# My small CNC Router Setup



## JeremySCook (Dec 11, 2012)

I've joined this forum mostly to inquire about my South Bend Lathe, but for the last year and a half, my big project has been working on a little Zen Toolworks CNC router.  I've tracked my progress here http://www.jcopro.net/category/tools-cnc-machine-tool/, but there are two of my favorite posts:

My "Pixel Machining" or "Halftone" script: http://www.jcopro.net/2012/10/21/halftoning-or-pixel-machining-with-a-cnc-router/.  Wrote the program to do this in Python myself, but something similar has been done before.




CNC "Light Painting" - Photographing a moving light for interesting images: http://www.jcopro.net/2012/02/10/cnc-light-painting-vast-improvement-using-a-remote-trigger/







Anyone want to guess what college I went to?  Hope the "self-promotion" is OK, thought you guys might find it interesting.  Let me know if you have any questions!

****************

▶ Prompt 1: In the CNC router post, what programming language did the writer use for the halftone script?
▶ Prompt 2: Please carry on the CNC router post from the point where it stops.

▶ Extracted data:

****************

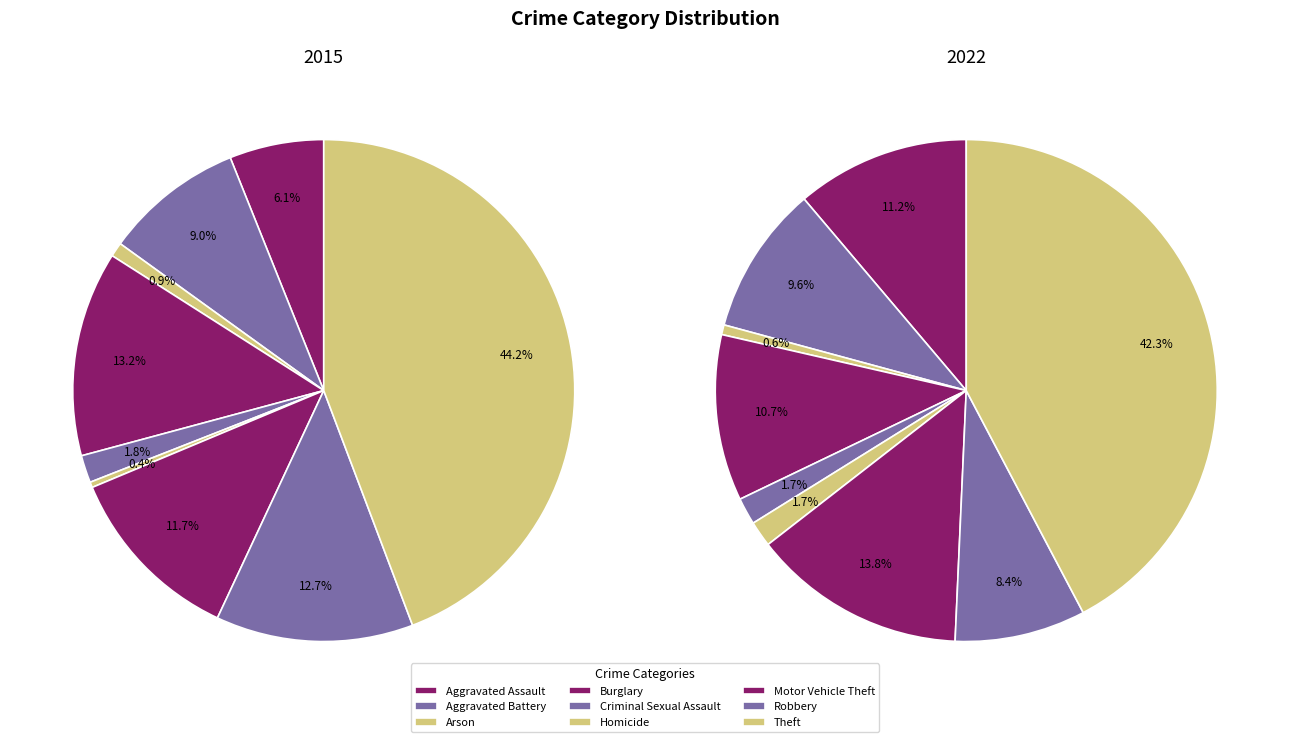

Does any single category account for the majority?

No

****************

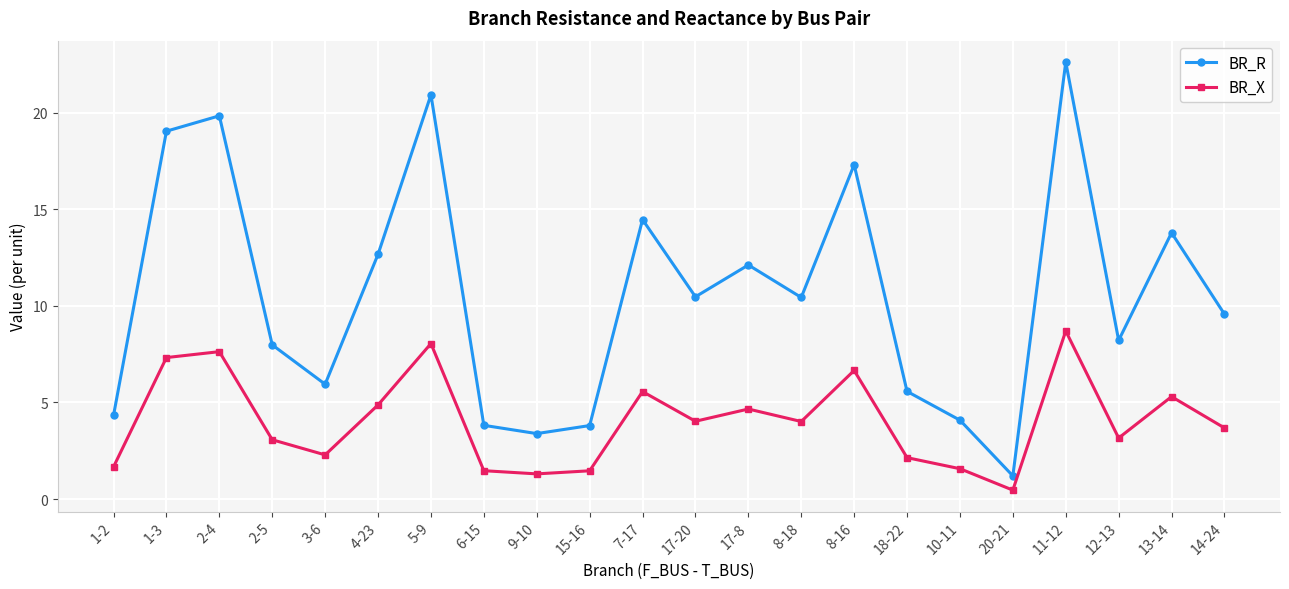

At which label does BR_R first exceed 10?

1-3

****************

▶ Exercise answer 1: Python.

▶ Exercise answer 2:
----------



## OakRidgeGuy (Dec 12, 2012)

Clemson is a good school..


----------



## JeremySCook (Dec 16, 2012)

OakRidgeGuy said:


> Clemson is a good school..



Well I definitely think so!  Don't suppose you're a Tiger as well?


----------



## OakRidgeGuy (Dec 16, 2012)

Nope, but I have had a few friends in the years past that have gone there.. ETSU here.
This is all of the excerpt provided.